Choose an exercise that you like so you’ll happily add it to your diary so you can do everything possible to avoid some of the above mentioned illnesses.
Pillar 3 – Work/Life Balance
Whilst occasional stress is normal for every job, burnouts are certainly not. According to The Help Guide, burnouts occur “when you feel overwhelmed and unable to meet constant demands”. The negative effects of a burnout impact every area of your life, including your personal and social life. Work life balance is important as it allows you to separate work and home, meaning that the stress of work should stay at work, and not follow you outside of office hours. Allowing work stress to infiltrate your home life is one of the primary indicators that you are not achieving a work life balance.
Pillar 4 – Mindfulness
Mental health problems at work are common. At least one in six workers is experiencing common mental health problems, including anxiety and depression according to the charity MIND.

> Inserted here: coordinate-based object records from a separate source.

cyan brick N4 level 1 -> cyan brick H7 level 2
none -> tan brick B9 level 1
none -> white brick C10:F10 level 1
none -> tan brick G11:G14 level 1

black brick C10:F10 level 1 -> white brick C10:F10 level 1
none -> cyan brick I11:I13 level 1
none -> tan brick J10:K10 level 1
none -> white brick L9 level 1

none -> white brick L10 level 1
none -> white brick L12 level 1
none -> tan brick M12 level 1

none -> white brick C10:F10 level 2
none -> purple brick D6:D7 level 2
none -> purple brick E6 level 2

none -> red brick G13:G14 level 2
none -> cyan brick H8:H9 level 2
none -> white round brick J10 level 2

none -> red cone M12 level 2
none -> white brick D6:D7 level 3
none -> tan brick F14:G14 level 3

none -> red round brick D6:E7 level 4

You might not be talking about it, because mental health is still a taboo subject. And many people feel scared and confused about confronting the issue at work. But there are small, simple steps you can take to look after yourself and make your workplace mentally healthier.

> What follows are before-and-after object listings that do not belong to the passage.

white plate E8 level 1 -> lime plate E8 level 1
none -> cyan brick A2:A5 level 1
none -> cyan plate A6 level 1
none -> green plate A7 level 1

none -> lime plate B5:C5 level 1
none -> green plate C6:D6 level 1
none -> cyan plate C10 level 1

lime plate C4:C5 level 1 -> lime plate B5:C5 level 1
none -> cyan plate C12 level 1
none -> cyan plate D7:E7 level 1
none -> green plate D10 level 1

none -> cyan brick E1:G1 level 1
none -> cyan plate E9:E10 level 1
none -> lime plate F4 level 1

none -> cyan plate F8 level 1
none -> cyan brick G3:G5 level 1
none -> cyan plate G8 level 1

There are many statistics that support the implementation of a corporate wellbeing program within any company whether it being a start-up with 1-5 employees to a global brand with thousands of employees some facts are staged above in each pillar which under writes one main fact that we as Britons spend a total of 12 years at work during our lifetimes, and 15 months of that will be over and above regular contracted hours.
But for the equivalent of four years, we will be talking on the phone at the office, say researchers at London Metropolitan University.
So with that in my mind, why not enjoy every minute of your career and take care of yourself during this time so we can also enjoy our lives which we cherish with our families and friends.